The recently-released film
Silence by Martin Scorsese, based upon a 1966 historical novel by
Sh?saku End?, has drawn attention to the beginnings of Christianity in Japan. On February 6 we celebrate the memory of the first Japanese martyrs - 26 Franciscans and Jesuits crucified at Nagasaki in 1597. Although in the larger Church they are honored under the name of one of the Jesuits as St. Paul Miki and Companions, 23 of these martyrs were Franciscans. As you can see in the painting, six were Franciscan friar missionaries, headed by the Spaniard, Peter Baptist; besides three other friars from Spain, the group included a friar from Mexico, Felipe de Jesus, and one from India, Gonsalo Garcia.
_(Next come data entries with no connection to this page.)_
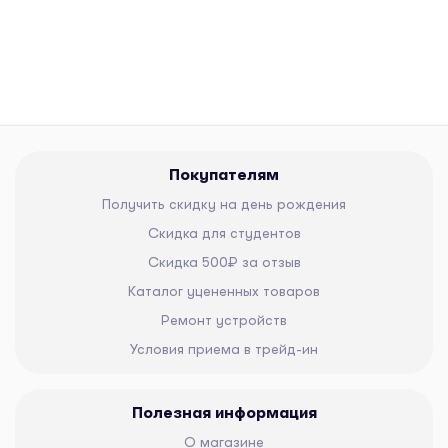
Покупателям
Получить скидку на день рождения
Скидка для студентов
Скидка 500₽ за отзыв
Каталог уцененных товаров
Ремонт устройств
Условия приема в трейд-ин
Полезная информация
О магазине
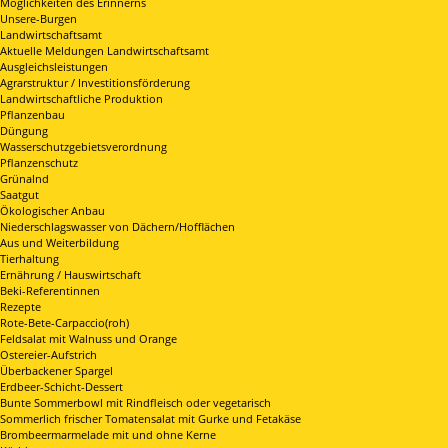
Möglichkeiten des Erinnerns
Unsere-Burgen
Landwirtschaftsamt
Aktuelle Meldungen Landwirtschaftsamt
Ausgleichsleistungen
Agrarstruktur / Investitionsförderung
Landwirtschaftliche Produktion
Pflanzenbau
Düngung
Wasserschutzgebietsverordnung
Pflanzenschutz
Grünalnd
Saatgut
Ökologischer Anbau
Niederschlagswasser von Dächern/Hofflächen
Aus und Weiterbildung
Tierhaltung
Ernährung / Hauswirtschaft
Beki-Referentinnen
Rezepte
Rote-Bete-Carpaccio(roh)
Feldsalat mit Walnuss und Orange
Ostereier-Aufstrich
Überbackener Spargel
Erdbeer-Schicht-Dessert
Bunte Sommerbowl mit Rindfleisch oder vegetarisch
Sommerlich frischer Tomatensalat mit Gurke und Fetakäse
Brombeermarmelade mit und ohne Kerne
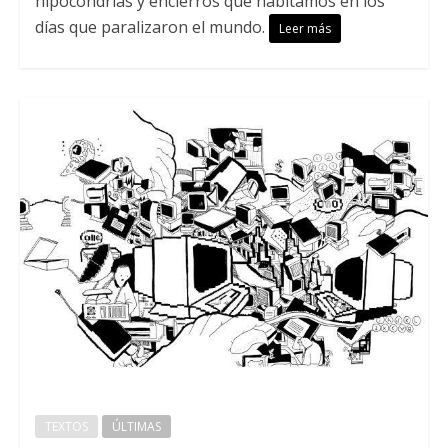
hipocondrías y encierros que habitamos en los
días que paralizaron el mundo.
Leer más
TEXTOS
ÚLTIMAS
The other Franciscans were 17 native Japanese Secular Franciscans, including two young boys (12 and 13 years of age). In the universal liturgical calendar, this feast singles out Paul Miki, who as a Jesuit in training, was the "highest ranking," ecclesiastically speaking, of the native Japanese martyrs; in the Franciscan family, however, we honor them under the name of Sts. Peter Baptist and companions.
These Franciscans and Jesuits all suffered for being Christian. At the time of their martyrdom there were perhaps 250,000 Christians in Japan. The Jesuits had been there longer - since Francis Xavier arrived in 1549 - and pursued a strategy of strategic inculturation -- trying to reach first the more educated Japanese; when the Franciscans arrived in 1593 they immediately began working with lepers and other marginalized people at the bottom of Japanese society. Both of these strategies were effective in drawing people to become Christian. Despite this setback in 1597, Christianity continued to expand until 1614 until there were perhaps 400,000 Catholics in the country. That year a vigorously anti-Christian edict launched a campaign of torture and methods of slow death to compel people to give up the new faith. The film
Silence is set during this period. These persecutions lasted for the next 25 years, and the few remaining Christians in Japan went underground for the next two centuries.
Today, let us remember the encouragement of St. Francis to his brothers and sisters who bring the Gospel to others: "All of them, wherever they may be, should remember that they gave themselves and abandoned their bodies to the Lord Jesus Christ. And for love of him, they must make themselves vulnerable to their enemies, because the Lord says, 'Whoever loses his life for my sake will save it. . . and blessed are those who suffer persecution for the sake of justice, for the kingdom of heaven is theirs'" (Earlier Rule, 16.10-12).